[Numpy-discussion] NA/Missing Data Conference Call Summary

Wed Jul 6 08:27:53 EDT 2011

On 07/06/2011 02:05 PM, Matthew Brett wrote:
> Hi,
>
> Just for reference, I am using this as the latest version of the NEP -
> I hope it's current:
>
> https://github.com/m-paradox/numpy/blob/7b10c9ab1616b9100e98dd2ab80cef639d5b5735/doc/neps/missing-data.rst
>
> I'm mostly relaying stuff I said, although generally (please do
> correct me if I am wrong) I am just re-expressing points that
> Nathaniel has already made in the alterNEP text and the emails.
>
> On Wed, Jul 6, 2011 at 12:46 AM, Christopher Jordan-Squire
> <cjordan1 at uw.edu>  wrote:
> ...
>> Since we only have Mark is only around Austin until early August, there's
>> also broad agreement that we need to get something done quickly.
>
> I think I might have missed that part of the discussion :)
>
> I feel the need to emphasize the centrality of the assertion by
> Nathaniel, and agreement by (at least) me, that the NA case (there
> really is no data) and the IGNORE case (there is data but I'm
> concealing it from you) are conceptually different, and come from
> different use-cases.
>
> The underlying disagreement returned many times to this fundamental
> difference between the NEP and alterNEP:
>
> In the NEP - by design - it is impossible to distinguish between na.NA
> and na.IGNORE
> The alterNEP insists you should be able to distinguish.
>
> Mark says something like "it's all missing data, there's no reason you
> should want to distinguish".  Nathaniel and I were saying "the two
> types of missing do have different use-cases, and it should be
> possible to distinguish.  You might want to chose to treat them the
> same, but you should be able to see what they are.".
>
> I returned several times to this (original point by Nathaniel):
>
> a[3] = np.NA
>
> (what does this mean?   I am altering the underlying array, or a mask?
>    How would I explain this to someone?)
>
> We confirmed that, in order to make it difficult to know what your NA
> is (masked or bit-pattern), Mark has to a) hinder access to the data
> below the mask and b) prevent direct API access to the masking array.
> I described this as 'hobbling the API' and Mark thought of it as
> 'generic programming' (missing is always missing).
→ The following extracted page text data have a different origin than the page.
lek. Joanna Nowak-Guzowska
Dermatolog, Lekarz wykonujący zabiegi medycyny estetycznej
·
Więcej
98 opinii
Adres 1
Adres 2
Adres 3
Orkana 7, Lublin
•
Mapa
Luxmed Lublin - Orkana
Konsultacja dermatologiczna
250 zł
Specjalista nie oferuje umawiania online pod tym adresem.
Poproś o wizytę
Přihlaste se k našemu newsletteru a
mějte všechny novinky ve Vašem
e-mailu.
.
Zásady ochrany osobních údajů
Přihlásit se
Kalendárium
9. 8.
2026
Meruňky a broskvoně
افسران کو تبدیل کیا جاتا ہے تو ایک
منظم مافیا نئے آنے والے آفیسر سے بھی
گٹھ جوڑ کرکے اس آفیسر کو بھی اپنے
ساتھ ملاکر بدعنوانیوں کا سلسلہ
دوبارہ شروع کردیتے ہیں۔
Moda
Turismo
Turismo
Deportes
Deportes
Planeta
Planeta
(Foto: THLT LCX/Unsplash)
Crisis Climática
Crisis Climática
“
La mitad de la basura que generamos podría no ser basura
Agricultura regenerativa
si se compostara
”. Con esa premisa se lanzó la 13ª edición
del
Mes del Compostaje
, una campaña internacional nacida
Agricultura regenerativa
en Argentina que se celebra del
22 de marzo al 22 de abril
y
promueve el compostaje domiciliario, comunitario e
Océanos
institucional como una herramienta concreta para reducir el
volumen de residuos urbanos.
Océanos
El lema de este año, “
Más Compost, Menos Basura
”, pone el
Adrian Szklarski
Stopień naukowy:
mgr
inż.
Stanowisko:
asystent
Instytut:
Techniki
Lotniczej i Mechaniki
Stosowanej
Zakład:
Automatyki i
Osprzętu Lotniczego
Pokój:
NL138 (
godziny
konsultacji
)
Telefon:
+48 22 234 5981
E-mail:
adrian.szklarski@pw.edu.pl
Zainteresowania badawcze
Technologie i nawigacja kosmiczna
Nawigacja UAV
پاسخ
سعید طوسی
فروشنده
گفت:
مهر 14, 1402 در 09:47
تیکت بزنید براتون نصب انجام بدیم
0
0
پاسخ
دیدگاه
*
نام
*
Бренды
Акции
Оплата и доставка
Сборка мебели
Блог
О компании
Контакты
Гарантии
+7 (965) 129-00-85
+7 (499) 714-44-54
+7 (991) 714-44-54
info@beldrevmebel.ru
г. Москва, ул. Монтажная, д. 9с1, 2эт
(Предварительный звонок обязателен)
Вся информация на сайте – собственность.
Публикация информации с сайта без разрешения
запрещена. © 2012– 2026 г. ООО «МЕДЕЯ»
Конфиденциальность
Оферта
Here's an HPC perspective...:

If you, say, want to off-load array processing with a mask to some code 
running on a GPU, you really can't have the GPU go through some NumPy 
API. Or if you want to implement a masked array on a cluster with MPI, 
you similarly really, really want raw access.

At least I feel that the transparency of NumPy is a huge part of its 
current success. Many more than me spend half their time in C/Fortran 
and half their time in Python.

I tend to look at NumPy this way: Assuming you have some data in memory 
(possibly loaded by a C or Fortran library). (Almost) no matter how it 
is allocated, ordered, packed, aligned -- there's a way to find strides 
and dtypes to put a nice NumPy wrapper around it and use the memory from 
Python.

So, my view on Mark's NEP was: With a reasonably amount of flexibility 
in how you decided to implement masking for your data, you can create a 
NumPy wrapper that will understand that. Whether your Fortran library 
exposes NAs in its 40GB buffer as bit patterns, or using a seperate 
mask, both will work.

And IMO Mark's NEP comes rather close to this, you just need an 
additional NEP later to give raw details to the implementation details, 
once those are settled :-)

Dag Sverre